Erika reminded herself that all she had to do was get on this train, ride it out for fourteen stops, and then she’d be there.
As she walked, she heard the train approaching from behind her. It was a comforting noise, and one that only intensified her relief. Though she never took the subway, she loved it when they were regular. When they were on time.
She kept walking, wanting to make sure that she caught the subway in the very end car, where it would be the least crowded. The train creaked to a complete stop, and only then did she turn to enter it.
The doors opened on an ocean of humanity. People pressed shoulder to shoulder, arm to arm, staring at anything and nothing. The train was far past capacity with a mass of human beings. Faces looked out towards her and around her, all with the same expression of ignorance. It was as if by pretending that they weren’t trapped in this space, they could somehow rise above it.
Erika felt sick.
She hoped someone would step off the train and make more space, but nobody did.
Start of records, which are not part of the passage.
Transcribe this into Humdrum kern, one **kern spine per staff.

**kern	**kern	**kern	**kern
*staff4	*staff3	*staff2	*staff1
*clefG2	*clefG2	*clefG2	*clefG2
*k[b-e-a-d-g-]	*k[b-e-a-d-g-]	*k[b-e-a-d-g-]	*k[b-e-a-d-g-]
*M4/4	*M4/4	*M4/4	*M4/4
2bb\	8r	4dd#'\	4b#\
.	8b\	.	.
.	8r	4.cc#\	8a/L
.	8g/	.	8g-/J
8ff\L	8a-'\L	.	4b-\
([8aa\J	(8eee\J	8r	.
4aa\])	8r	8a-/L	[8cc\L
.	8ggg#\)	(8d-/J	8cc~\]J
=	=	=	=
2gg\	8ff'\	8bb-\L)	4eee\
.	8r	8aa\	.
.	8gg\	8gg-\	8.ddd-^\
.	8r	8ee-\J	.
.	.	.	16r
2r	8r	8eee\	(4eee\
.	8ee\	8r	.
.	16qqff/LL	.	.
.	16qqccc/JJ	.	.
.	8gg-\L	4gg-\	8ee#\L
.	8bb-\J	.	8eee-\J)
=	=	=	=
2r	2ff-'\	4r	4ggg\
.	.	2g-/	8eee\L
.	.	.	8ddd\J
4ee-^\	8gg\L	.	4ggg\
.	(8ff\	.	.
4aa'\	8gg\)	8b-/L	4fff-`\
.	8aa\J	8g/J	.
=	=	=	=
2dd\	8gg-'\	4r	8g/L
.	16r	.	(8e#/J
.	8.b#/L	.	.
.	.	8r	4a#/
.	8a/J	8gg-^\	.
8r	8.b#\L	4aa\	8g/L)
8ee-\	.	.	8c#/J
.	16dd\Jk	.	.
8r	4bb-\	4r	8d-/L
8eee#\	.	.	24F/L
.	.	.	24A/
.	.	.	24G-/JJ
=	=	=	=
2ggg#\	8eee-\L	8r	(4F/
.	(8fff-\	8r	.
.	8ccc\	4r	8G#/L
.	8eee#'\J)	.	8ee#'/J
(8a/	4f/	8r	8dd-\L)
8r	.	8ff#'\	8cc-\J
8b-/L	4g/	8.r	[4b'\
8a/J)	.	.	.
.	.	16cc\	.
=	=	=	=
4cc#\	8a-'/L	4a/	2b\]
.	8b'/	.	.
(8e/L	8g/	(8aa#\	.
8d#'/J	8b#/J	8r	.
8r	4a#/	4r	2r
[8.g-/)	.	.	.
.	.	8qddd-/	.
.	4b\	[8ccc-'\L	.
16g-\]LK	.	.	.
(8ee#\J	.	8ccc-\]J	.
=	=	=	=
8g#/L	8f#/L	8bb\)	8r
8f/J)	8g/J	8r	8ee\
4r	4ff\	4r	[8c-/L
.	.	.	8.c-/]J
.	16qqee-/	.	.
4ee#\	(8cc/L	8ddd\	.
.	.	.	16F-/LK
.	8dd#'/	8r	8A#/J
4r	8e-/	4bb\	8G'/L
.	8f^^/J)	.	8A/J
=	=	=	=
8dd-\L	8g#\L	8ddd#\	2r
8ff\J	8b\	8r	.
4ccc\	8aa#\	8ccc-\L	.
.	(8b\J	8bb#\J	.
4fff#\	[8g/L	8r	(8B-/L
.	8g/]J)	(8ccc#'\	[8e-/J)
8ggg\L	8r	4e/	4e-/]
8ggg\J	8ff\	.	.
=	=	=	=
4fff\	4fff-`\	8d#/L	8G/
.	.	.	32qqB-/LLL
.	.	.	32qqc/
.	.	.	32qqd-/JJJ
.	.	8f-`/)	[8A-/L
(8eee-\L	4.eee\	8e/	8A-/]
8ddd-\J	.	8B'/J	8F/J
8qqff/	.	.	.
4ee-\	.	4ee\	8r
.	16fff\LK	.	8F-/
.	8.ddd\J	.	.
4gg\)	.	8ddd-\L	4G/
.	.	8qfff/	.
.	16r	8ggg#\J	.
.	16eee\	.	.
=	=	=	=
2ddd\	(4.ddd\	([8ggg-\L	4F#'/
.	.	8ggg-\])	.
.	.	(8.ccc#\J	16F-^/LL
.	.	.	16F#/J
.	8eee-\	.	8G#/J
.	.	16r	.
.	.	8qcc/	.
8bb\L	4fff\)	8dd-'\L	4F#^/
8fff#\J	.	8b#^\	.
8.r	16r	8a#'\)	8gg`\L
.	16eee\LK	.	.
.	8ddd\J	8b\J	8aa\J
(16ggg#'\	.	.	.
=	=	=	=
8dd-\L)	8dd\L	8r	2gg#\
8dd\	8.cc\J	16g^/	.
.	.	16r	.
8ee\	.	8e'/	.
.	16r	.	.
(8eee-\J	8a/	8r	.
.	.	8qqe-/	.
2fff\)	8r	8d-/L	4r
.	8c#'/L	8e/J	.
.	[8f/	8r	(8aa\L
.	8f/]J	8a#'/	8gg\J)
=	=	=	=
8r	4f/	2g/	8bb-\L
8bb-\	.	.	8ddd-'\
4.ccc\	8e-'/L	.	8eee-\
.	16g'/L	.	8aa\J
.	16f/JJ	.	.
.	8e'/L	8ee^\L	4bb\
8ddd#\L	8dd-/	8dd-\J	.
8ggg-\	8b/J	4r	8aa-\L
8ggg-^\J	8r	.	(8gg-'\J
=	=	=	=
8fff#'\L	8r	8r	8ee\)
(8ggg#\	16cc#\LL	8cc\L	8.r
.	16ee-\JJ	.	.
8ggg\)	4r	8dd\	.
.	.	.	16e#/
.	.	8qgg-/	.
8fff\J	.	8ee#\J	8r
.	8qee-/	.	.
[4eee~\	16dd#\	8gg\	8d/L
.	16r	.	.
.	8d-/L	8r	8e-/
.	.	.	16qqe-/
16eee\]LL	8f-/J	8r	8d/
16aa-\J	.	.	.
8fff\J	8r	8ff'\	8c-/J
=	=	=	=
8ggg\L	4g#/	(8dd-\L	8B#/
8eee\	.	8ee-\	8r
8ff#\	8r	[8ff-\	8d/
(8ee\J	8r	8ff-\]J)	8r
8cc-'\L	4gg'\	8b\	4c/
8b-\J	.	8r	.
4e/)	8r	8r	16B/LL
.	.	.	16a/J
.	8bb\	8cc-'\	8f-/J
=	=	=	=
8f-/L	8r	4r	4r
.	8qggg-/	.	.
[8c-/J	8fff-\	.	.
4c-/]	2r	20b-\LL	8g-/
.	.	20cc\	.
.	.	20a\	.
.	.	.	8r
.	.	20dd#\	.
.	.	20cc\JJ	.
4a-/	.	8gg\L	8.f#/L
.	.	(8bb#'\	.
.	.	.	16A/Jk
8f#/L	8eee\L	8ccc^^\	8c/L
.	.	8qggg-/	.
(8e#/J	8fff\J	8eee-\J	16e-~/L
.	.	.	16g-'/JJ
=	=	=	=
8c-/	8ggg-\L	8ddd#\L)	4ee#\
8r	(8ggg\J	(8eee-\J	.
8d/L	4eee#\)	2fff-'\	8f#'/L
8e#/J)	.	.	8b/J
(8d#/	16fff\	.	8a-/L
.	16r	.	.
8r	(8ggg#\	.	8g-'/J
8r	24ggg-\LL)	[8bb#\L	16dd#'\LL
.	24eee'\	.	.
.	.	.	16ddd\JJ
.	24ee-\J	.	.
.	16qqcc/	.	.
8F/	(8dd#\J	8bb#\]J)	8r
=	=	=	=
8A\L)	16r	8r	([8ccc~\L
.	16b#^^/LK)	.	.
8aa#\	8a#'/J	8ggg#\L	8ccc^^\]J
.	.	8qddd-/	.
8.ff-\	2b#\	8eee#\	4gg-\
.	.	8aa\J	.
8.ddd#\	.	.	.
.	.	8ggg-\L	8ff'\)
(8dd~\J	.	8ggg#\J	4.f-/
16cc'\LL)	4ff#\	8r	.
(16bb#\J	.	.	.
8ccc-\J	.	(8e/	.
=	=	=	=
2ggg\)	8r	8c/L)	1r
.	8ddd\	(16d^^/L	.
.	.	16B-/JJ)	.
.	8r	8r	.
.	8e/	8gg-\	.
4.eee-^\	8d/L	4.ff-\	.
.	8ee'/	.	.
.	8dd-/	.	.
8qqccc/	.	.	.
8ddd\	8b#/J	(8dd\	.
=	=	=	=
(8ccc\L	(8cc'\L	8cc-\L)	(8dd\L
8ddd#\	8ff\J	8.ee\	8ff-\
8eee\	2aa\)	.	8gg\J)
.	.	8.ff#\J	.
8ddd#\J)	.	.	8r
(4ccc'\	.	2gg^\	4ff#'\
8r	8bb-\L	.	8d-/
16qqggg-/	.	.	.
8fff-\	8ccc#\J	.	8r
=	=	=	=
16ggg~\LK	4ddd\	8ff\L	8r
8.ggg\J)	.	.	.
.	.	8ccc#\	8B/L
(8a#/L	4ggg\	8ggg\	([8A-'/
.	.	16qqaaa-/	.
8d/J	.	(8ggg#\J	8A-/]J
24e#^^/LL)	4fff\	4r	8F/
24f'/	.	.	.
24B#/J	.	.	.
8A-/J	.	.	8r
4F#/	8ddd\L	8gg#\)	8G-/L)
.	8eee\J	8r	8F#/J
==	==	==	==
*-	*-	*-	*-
To her astonishment, several people around her actually stepped onto the train car, somehow folding their bodies into the mass of people, finding space where Erika could see none.
An older man with a red face saw her and shuffled his feet a little, indicating a tiny quarter-foot wide square of space for her to occupy on the subway car.
Erika somehow found it in her to force her mouth to smile. She shook her head, in a brief, almost violent gesture.
The man shrugged, and reclaimed the space.
The doors slid closed, and Erika wondered how they didn’t cut anyone’s extremities off.
The sick, rolling feeling in her stomach was getting worse. It was as if someone had left a pot of water on the stove for too long.
The train slid away from the station.
Erika’s breathing slowed to a more manageable level. When she was confident she could breathe normally, she rushed as fast as she could for the exit to the subway, down the stairs, and onto the street.
Erika decided that she would run for the bus, and hope against hope that it got her there on time.